Jaka menyampaikan sedikitnya ada dua upaya DJPK Kemenkeu untuk mencegah penyalahgunaan dana desa. Pertama, menghentikan aliran dana desa ketika daerah ataupun perangkat daerah yang bersangkutan mengalami kasus korupsi.
"Tiap ada penyalahgunaan dana desa, itu kami hentikan (penyalurannya). Jadi kalau kemudian desanya atau perangkatnya kena kasus, kami hentikan dana desanya sampai ditunjuk Plt atau pejabat penggantinya, baru kita salurkan," imbuhnya.
Kedua, melarang desa atau daerah yang terkena kasus korupsi mengikuti kompetisi untuk mendapatkan dana insentif desa. Pasalnya, pemerintah akan memberikan insentif fiskal tersebut sebagai penghargaan kepada atas kinerja desa.
“Jadi salah satu kriteria (mendapatkan) insentif desa itu tidak ada kasus korupsi di desanya.
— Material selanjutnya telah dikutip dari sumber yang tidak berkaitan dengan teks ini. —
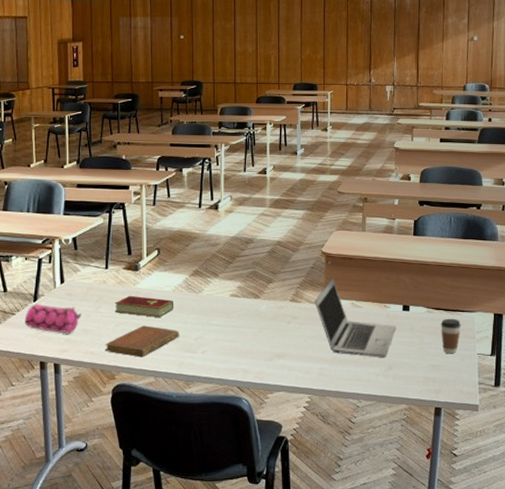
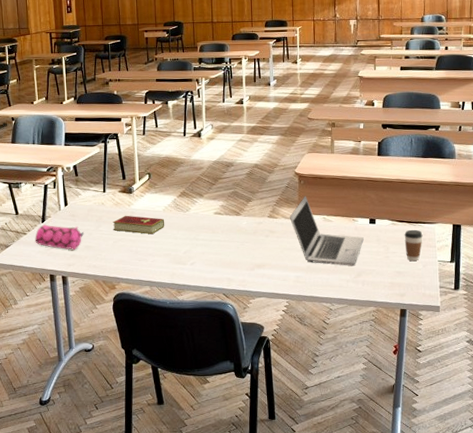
notebook: present [105,325,179,358] -> none [105,241,170,270]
Jadi di-blacklist lah gitu, karena itu (kasus korupsi) ekses negatif," ucap Jaka.
Baca Juga: Banyak PAUD Berhenti Karena Tak Terima Dana Desa
Pemicu Penyelewengan
Terakhir, DJPK Kemenkeu melihat ada faktor lain yang memicu penyalahgunaan dana desa, yakni lunturnya nilai-nilai sosial masyarakat desa karena kehadiran suntikan dana desa. Namun menurut Jaka, premis ini masih perlu dikaji lebih mendalam.
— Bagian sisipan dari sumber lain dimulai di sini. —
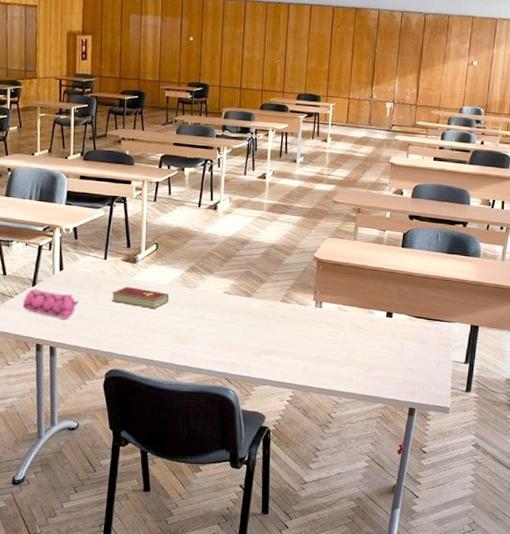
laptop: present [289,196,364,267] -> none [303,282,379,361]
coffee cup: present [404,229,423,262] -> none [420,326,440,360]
Dia mencontohkan, dulu warga desa secara sukarela melakukan gotong royong membangun desanya. Namun ketika ada suntikan dana desa, hanya sebagian warga yang minat gotong royong, sedangkan yang lainnya merasa tidak perlu ikut gotong royong karena tidak mendapatkan apa-apa.
"Dengan adanya dana desa kemudian jadi transaksional. Ini memang sedang melakukan kajian, karena ini disinyalir dana desa itu mereduksi nilai sosial atau tatanan sosial. Tapi sekali lagi, ini masih dalam proses perkiraan, jadi memang harus dibuktikan dengan kajian," tegas Jaka.
Untuk diketahui, Kementerian Keuangan telah mengalokasikan pagu senilai Rp71 triliun untuk pos dana desa pada tahun anggaran 2024. Adapun jumlah pagu tersebut dialokasikan kepada 75.259 desa yang tersebar di 434 Kabupaten/Kota.